- **TRY IT**:
Please output every entry below precisely as written.

= = = = =

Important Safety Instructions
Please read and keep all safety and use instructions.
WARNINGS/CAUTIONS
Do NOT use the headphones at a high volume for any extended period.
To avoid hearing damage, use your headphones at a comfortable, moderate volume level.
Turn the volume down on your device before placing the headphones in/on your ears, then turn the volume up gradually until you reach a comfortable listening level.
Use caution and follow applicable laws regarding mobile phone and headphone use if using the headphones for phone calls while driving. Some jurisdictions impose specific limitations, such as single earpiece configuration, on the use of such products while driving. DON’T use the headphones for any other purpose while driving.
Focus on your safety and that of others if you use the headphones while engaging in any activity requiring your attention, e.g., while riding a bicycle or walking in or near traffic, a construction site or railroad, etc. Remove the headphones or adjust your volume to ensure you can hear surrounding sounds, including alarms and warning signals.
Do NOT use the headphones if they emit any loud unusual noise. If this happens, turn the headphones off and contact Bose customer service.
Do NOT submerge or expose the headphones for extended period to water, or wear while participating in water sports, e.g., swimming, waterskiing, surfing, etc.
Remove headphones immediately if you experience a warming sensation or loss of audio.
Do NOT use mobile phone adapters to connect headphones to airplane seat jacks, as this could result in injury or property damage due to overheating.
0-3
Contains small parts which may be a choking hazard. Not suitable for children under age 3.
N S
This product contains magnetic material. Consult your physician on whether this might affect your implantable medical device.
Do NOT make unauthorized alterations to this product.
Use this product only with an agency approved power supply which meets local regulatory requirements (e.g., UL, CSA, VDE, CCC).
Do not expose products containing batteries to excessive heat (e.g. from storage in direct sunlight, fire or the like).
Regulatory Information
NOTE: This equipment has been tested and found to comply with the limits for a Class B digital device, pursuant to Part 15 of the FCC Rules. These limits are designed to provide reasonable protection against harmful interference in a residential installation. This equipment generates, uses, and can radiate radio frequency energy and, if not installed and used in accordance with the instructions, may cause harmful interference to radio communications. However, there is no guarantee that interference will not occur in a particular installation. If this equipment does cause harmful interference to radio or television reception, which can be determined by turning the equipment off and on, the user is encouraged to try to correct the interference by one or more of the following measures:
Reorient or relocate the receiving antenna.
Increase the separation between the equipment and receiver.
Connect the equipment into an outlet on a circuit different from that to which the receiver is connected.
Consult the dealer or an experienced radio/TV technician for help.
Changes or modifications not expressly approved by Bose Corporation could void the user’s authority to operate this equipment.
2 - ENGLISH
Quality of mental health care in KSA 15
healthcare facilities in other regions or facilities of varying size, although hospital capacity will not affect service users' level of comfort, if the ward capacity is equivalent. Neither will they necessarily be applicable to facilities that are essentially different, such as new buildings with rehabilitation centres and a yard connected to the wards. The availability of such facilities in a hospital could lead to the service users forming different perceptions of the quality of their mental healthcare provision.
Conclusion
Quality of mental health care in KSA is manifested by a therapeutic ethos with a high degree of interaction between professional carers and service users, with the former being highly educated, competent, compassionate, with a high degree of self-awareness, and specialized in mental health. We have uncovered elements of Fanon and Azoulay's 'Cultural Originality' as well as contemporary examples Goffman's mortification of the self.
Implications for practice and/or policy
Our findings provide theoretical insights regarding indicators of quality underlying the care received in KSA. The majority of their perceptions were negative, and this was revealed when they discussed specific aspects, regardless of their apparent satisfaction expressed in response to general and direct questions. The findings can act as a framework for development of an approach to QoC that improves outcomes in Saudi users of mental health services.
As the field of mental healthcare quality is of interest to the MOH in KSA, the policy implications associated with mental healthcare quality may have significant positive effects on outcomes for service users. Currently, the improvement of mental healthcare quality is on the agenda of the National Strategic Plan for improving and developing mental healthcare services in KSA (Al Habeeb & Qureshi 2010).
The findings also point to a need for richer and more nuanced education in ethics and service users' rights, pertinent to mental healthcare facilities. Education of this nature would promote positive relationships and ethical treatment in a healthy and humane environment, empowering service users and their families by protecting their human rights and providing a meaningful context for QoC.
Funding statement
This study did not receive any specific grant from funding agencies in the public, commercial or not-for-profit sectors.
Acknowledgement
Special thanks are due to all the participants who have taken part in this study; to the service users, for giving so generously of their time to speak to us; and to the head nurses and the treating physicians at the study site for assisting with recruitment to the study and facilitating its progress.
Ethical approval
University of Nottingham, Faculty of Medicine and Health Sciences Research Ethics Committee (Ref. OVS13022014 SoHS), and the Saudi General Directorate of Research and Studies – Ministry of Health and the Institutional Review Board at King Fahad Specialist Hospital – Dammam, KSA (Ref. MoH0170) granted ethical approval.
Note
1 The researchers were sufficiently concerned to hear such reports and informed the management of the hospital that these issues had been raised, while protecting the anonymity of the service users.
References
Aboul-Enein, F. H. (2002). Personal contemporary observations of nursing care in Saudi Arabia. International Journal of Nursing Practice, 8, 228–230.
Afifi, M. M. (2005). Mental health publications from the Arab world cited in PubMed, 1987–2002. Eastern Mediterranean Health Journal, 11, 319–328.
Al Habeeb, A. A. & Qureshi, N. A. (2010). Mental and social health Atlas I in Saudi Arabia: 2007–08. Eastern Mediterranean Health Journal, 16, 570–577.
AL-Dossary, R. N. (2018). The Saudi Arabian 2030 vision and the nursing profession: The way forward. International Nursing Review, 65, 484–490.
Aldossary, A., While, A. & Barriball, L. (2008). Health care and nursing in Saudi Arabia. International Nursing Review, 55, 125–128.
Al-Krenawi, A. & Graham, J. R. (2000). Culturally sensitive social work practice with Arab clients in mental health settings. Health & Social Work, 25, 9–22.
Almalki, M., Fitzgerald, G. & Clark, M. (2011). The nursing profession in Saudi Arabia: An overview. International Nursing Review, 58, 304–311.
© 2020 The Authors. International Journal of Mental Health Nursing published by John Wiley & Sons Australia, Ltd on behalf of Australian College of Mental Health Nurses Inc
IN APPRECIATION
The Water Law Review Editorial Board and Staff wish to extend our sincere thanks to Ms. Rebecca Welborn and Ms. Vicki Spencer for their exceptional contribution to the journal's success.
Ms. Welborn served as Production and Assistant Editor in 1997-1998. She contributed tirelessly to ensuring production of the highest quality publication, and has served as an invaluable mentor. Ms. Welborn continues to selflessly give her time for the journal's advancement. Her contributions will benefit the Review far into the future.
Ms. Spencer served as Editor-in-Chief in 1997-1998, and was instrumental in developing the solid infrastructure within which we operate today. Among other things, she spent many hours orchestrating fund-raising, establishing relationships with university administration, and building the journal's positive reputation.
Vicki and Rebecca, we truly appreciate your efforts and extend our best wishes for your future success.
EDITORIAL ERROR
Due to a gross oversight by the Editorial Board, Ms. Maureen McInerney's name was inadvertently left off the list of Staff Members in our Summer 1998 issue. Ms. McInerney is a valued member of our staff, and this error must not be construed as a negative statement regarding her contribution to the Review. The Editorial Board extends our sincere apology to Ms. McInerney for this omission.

= = = = =

- **EXPECTED ANSWER**:
Important Safety Instructions
Please read and keep all safety and use instructions.
WARNINGS/CAUTIONS
Do NOT use the headphones at a high volume for any extended period.
To avoid hearing damage, use your headphones at a comfortable, moderate volume level.
Turn the volume down on your device before placing the headphones in/on your ears, then turn the volume up gradually until you reach a comfortable listening level.
Use caution and follow applicable laws regarding mobile phone and headphone use if using the headphones for phone calls while driving. Some jurisdictions impose specific limitations, such as single earpiece configuration, on the use of such products while driving. DON’T use the headphones for any other purpose while driving.
Focus on your safety and that of others if you use the headphones while engaging in any activity requiring your attention, e.g., while riding a bicycle or walking in or near traffic, a construction site or railroad, etc. Remove the headphones or adjust your volume to ensure you can hear surrounding sounds, including alarms and warning signals.
Do NOT use the headphones if they emit any loud unusual noise. If this happens, turn the headphones off and contact Bose customer service.
Do NOT submerge or expose the headphones for extended period to water, or wear while participating in water sports, e.g., swimming, waterskiing, surfing, etc.
Remove headphones immediately if you experience a warming sensation or loss of audio.
Do NOT use mobile phone adapters to connect headphones to airplane seat jacks, as this could result in injury or property damage due to overheating.
0-3
Contains small parts which may be a choking hazard. Not suitable for children under age 3.
N S
This product contains magnetic material. Consult your physician on whether this might affect your implantable medical device.
Do NOT make unauthorized alterations to this product.
Use this product only with an agency approved power supply which meets local regulatory requirements (e.g., UL, CSA, VDE, CCC).
Do not expose products containing batteries to excessive heat (e.g. from storage in direct sunlight, fire or the like).
Regulatory Information
NOTE: This equipment has been tested and found to comply with the limits for a Class B digital device, pursuant to Part 15 of the FCC Rules. These limits are designed to provide reasonable protection against harmful interference in a residential installation. This equipment generates, uses, and can radiate radio frequency energy and, if not installed and used in accordance with the instructions, may cause harmful interference to radio communications. However, there is no guarantee that interference will not occur in a particular installation. If this equipment does cause harmful interference to radio or television reception, which can be determined by turning the equipment off and on, the user is encouraged to try to correct the interference by one or more of the following measures:
Reorient or relocate the receiving antenna.
Increase the separation between the equipment and receiver.
Connect the equipment into an outlet on a circuit different from that to which the receiver is connected.
Consult the dealer or an experienced radio/TV technician for help.
Changes or modifications not expressly approved by Bose Corporation could void the user’s authority to operate this equipment.
2 - ENGLISH
Quality of mental health care in KSA 15
healthcare facilities in other regions or facilities of varying size, although hospital capacity will not affect service users' level of comfort, if the ward capacity is equivalent. Neither will they necessarily be applicable to facilities that are essentially different, such as new buildings with rehabilitation centres and a yard connected to the wards. The availability of such facilities in a hospital could lead to the service users forming different perceptions of the quality of their mental healthcare provision.
Conclusion
Quality of mental health care in KSA is manifested by a therapeutic ethos with a high degree of interaction between professional carers and service users, with the former being highly educated, competent, compassionate, with a high degree of self-awareness, and specialized in mental health. We have uncovered elements of Fanon and Azoulay's 'Cultural Originality' as well as contemporary examples Goffman's mortification of the self.
Implications for practice and/or policy
Our findings provide theoretical insights regarding indicators of quality underlying the care received in KSA. The majority of their perceptions were negative, and this was revealed when they discussed specific aspects, regardless of their apparent satisfaction expressed in response to general and direct questions. The findings can act as a framework for development of an approach to QoC that improves outcomes in Saudi users of mental health services.
As the field of mental healthcare quality is of interest to the MOH in KSA, the policy implications associated with mental healthcare quality may have significant positive effects on outcomes for service users. Currently, the improvement of mental healthcare quality is on the agenda of the National Strategic Plan for improving and developing mental healthcare services in KSA (Al Habeeb & Qureshi 2010).
The findings also point to a need for richer and more nuanced education in ethics and service users' rights, pertinent to mental healthcare facilities. Education of this nature would promote positive relationships and ethical treatment in a healthy and humane environment, empowering service users and their families by protecting their human rights and providing a meaningful context for QoC.
Funding statement
This study did not receive any specific grant from funding agencies in the public, commercial or not-for-profit sectors.
Acknowledgement
Special thanks are due to all the participants who have taken part in this study; to the service users, for giving so generously of their time to speak to us; and to the head nurses and the treating physicians at the study site for assisting with recruitment to the study and facilitating its progress.
Ethical approval
University of Nottingham, Faculty of Medicine and Health Sciences Research Ethics Committee (Ref. OVS13022014 SoHS), and the Saudi General Directorate of Research and Studies – Ministry of Health and the Institutional Review Board at King Fahad Specialist Hospital – Dammam, KSA (Ref. MoH0170) granted ethical approval.
Note
1 The researchers were sufficiently concerned to hear such reports and informed the management of the hospital that these issues had been raised, while protecting the anonymity of the service users.
References
Aboul-Enein, F. H. (2002). Personal contemporary observations of nursing care in Saudi Arabia. International Journal of Nursing Practice, 8, 228–230.
Afifi, M. M. (2005). Mental health publications from the Arab world cited in PubMed, 1987–2002. Eastern Mediterranean Health Journal, 11, 319–328.
Al Habeeb, A. A. & Qureshi, N. A. (2010). Mental and social health Atlas I in Saudi Arabia: 2007–08. Eastern Mediterranean Health Journal, 16, 570–577.
AL-Dossary, R. N. (2018). The Saudi Arabian 2030 vision and the nursing profession: The way forward. International Nursing Review, 65, 484–490.
Aldossary, A., While, A. & Barriball, L. (2008). Health care and nursing in Saudi Arabia. International Nursing Review, 55, 125–128.
Al-Krenawi, A. & Graham, J. R. (2000). Culturally sensitive social work practice with Arab clients in mental health settings. Health & Social Work, 25, 9–22.
Almalki, M., Fitzgerald, G. & Clark, M. (2011). The nursing profession in Saudi Arabia: An overview. International Nursing Review, 58, 304–311.
© 2020 The Authors. International Journal of Mental Health Nursing published by John Wiley & Sons Australia, Ltd on behalf of Australian College of Mental Health Nurses Inc
IN APPRECIATION
The Water Law Review Editorial Board and Staff wish to extend our sincere thanks to Ms. Rebecca Welborn and Ms. Vicki Spencer for their exceptional contribution to the journal's success.
Ms. Welborn served as Production and Assistant Editor in 1997-1998. She contributed tirelessly to ensuring production of the highest quality publication, and has served as an invaluable mentor. Ms. Welborn continues to selflessly give her time for the journal's advancement. Her contributions will benefit the Review far into the future.
Ms. Spencer served as Editor-in-Chief in 1997-1998, and was instrumental in developing the solid infrastructure within which we operate today. Among other things, she spent many hours orchestrating fund-raising, establishing relationships with university administration, and building the journal's positive reputation.
Vicki and Rebecca, we truly appreciate your efforts and extend our best wishes for your future success.
EDITORIAL ERROR
Due to a gross oversight by the Editorial Board, Ms. Maureen McInerney's name was inadvertently left off the list of Staff Members in our Summer 1998 issue. Ms. McInerney is a valued member of our staff, and this error must not be construed as a negative statement regarding her contribution to the Review. The Editorial Board extends our sincere apology to Ms. McInerney for this omission.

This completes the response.